### Exercise description
Copy the records word for word, from the first line through the line with "dist [0.222580, -0.665023]", and leave out the pictures.

### Given data
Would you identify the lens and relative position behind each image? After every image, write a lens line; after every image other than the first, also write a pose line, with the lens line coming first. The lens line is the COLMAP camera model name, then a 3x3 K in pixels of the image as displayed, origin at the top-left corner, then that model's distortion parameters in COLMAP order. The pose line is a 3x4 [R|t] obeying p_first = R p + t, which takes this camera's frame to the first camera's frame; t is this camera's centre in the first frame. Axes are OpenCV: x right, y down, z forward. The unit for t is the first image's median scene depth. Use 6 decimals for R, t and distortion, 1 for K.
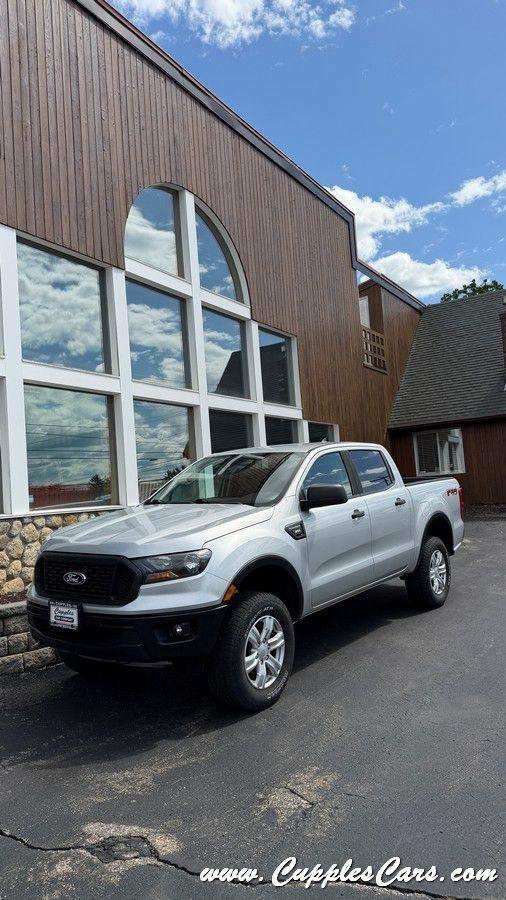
lens RADIAL K [[628.5, 0, 253.0], [0, 628.5, 450.0], [0, 0, 1]] dist [0.061028, -0.003204]
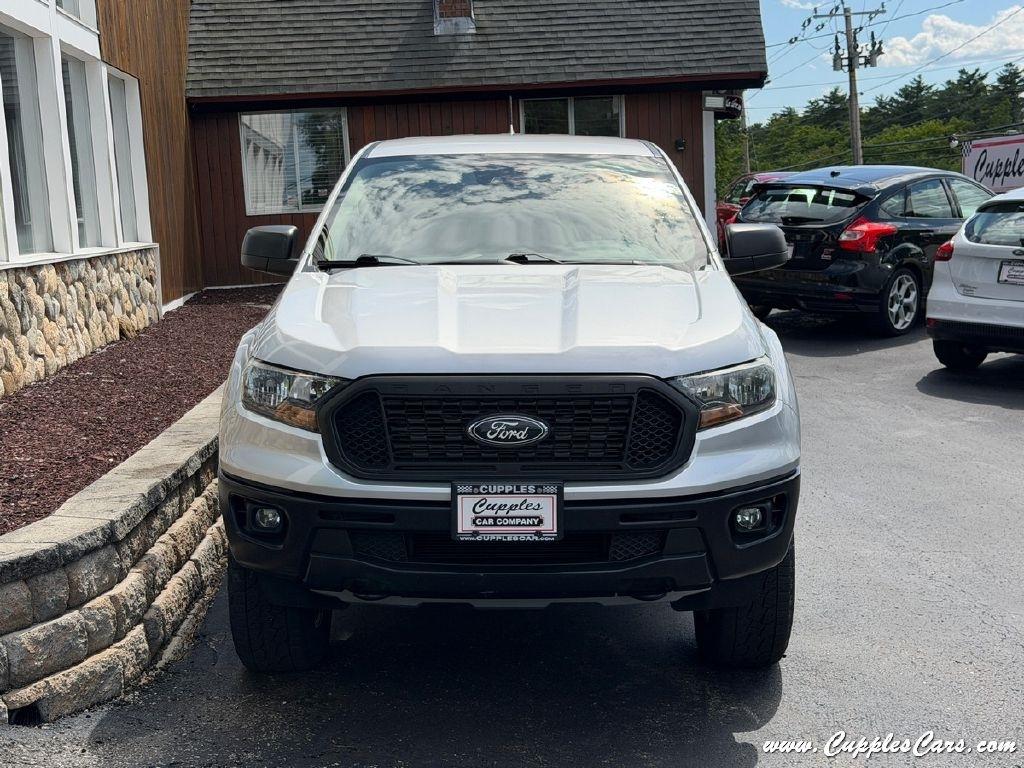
lens RADIAL K [[1483.8, 0, 497.8], [0, 1483.8, 385.1], [0, 0, 1]] dist [0.222580, -0.665023]
pose [[0.805450, -0.042188, 0.591160, -0.801389], [-0.048856, 0.989342, 0.137170, 0.029179], [-0.590646, -0.139366, 0.794804, 0.179156]]
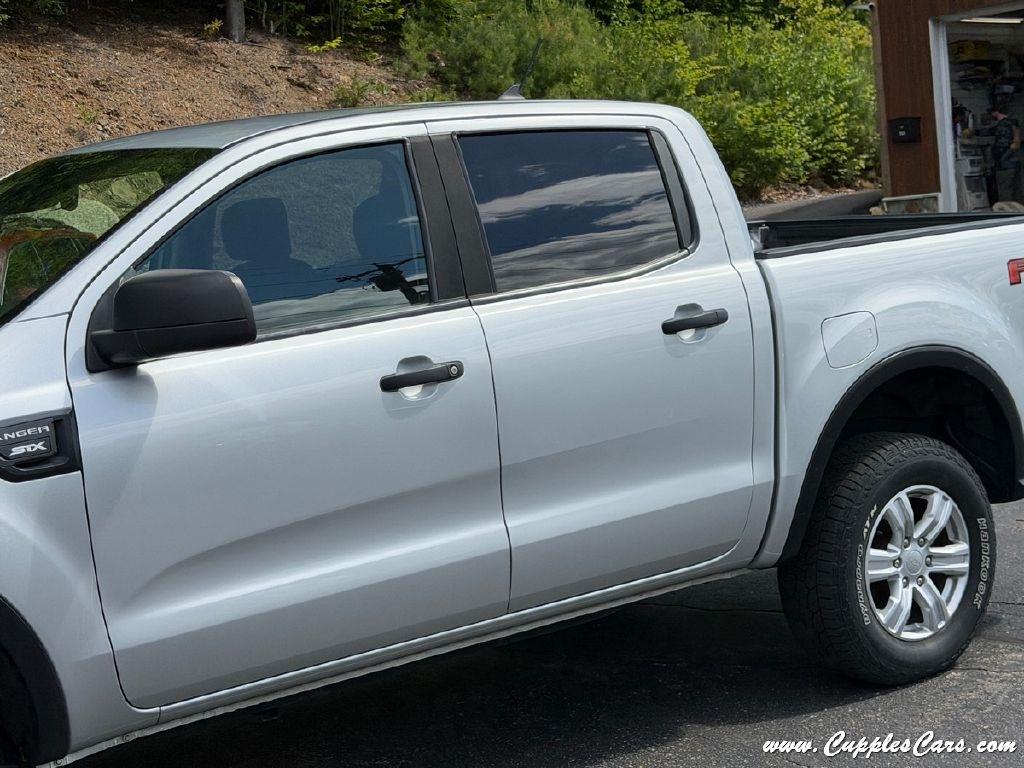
lens RADIAL K [[1756.6, 0, 512.0], [0, 1756.6, 384.0], [0, 0, 1]] dist [0.137501, -0.108429]
pose [[0.960858, 0.020335, -0.276294, 0.498702], [0.023767, 0.987576, 0.155337, -0.014180], [0.276020, -0.155824, 0.948437, 0.338454]]
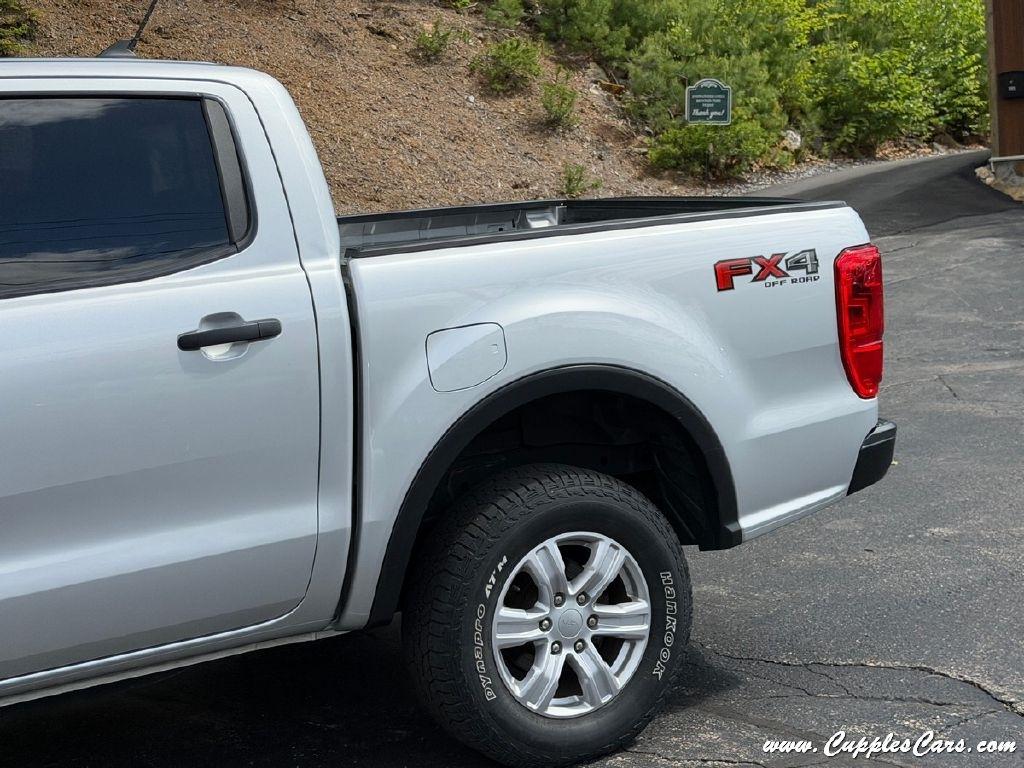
lens RADIAL K [[1756.6, 0, 512.0], [0, 1756.6, 384.0], [0, 0, 1]] dist [0.137501, -0.108429]
pose [[0.923353, 0.054633, -0.380045, 0.762911], [0.016508, 0.983261, 0.181455, -0.015237], [0.383597, -0.173821, 0.906995, 0.634981]]
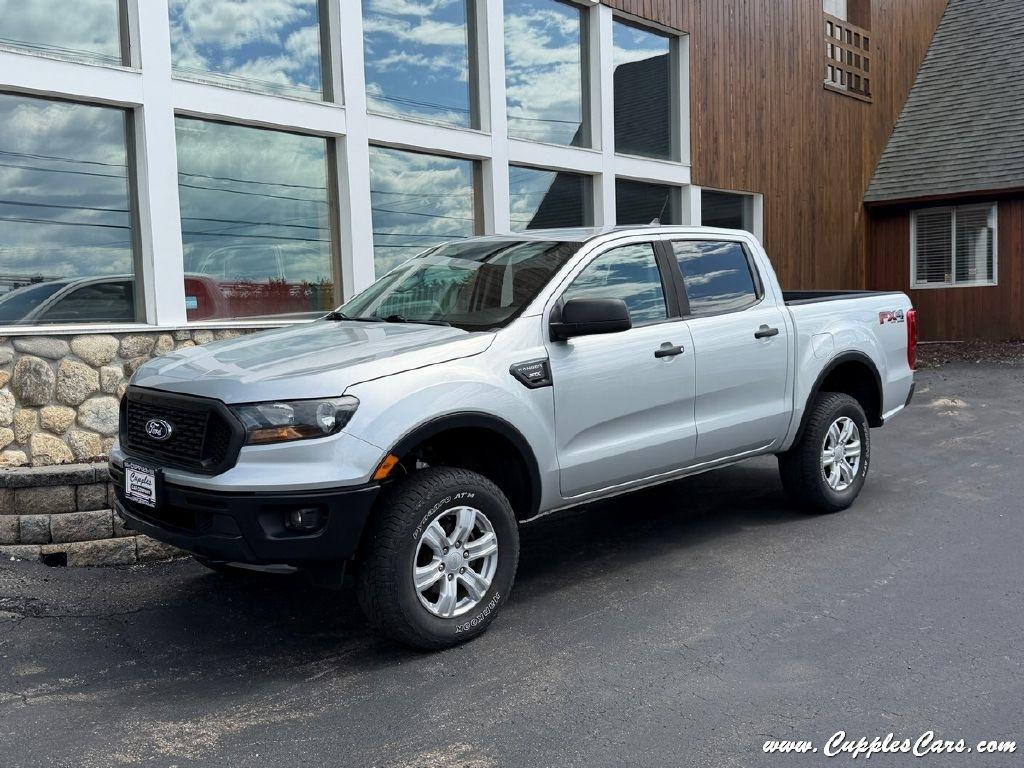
lens RADIAL K [[1014.5, 0, 512.0], [0, 1014.5, 384.0], [0, 0, 1]] dist [0.199953, -0.444996]
pose [[0.985740, 0.050206, -0.160611, 0.211479], [-0.026274, 0.988669, 0.147794, -0.005415], [0.166211, -0.141467, 0.975890, 0.044183]]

### Solution to the exercise
Would you identify the lens and relative position behind each image? After every image, write a lens line; after every image other than the first, also write a pose line, with the lens line coming first. The lens line is the COLMAP camera model name, then a 3x3 K in pixels of the image as displayed, origin at the top-left corner, then that model's distortion parameters in COLMAP order. The pose line is a 3x4 [R|t] obeying p_first = R p + t, which takes this camera's frame to the first camera's frame; t is this camera's centre in the first frame. Axes are OpenCV: x right, y down, z forward. The unit for t is the first image's median scene depth. Use 6 decimals for R, t and distortion, 1 for K.
lens RADIAL K [[628.5, 0, 253.0], [0, 628.5, 450.0], [0, 0, 1]] dist [0.061028, -0.003204]
lens RADIAL K [[1483.8, 0, 497.8], [0, 1483.8, 385.1], [0, 0, 1]] dist [0.222580, -0.665023]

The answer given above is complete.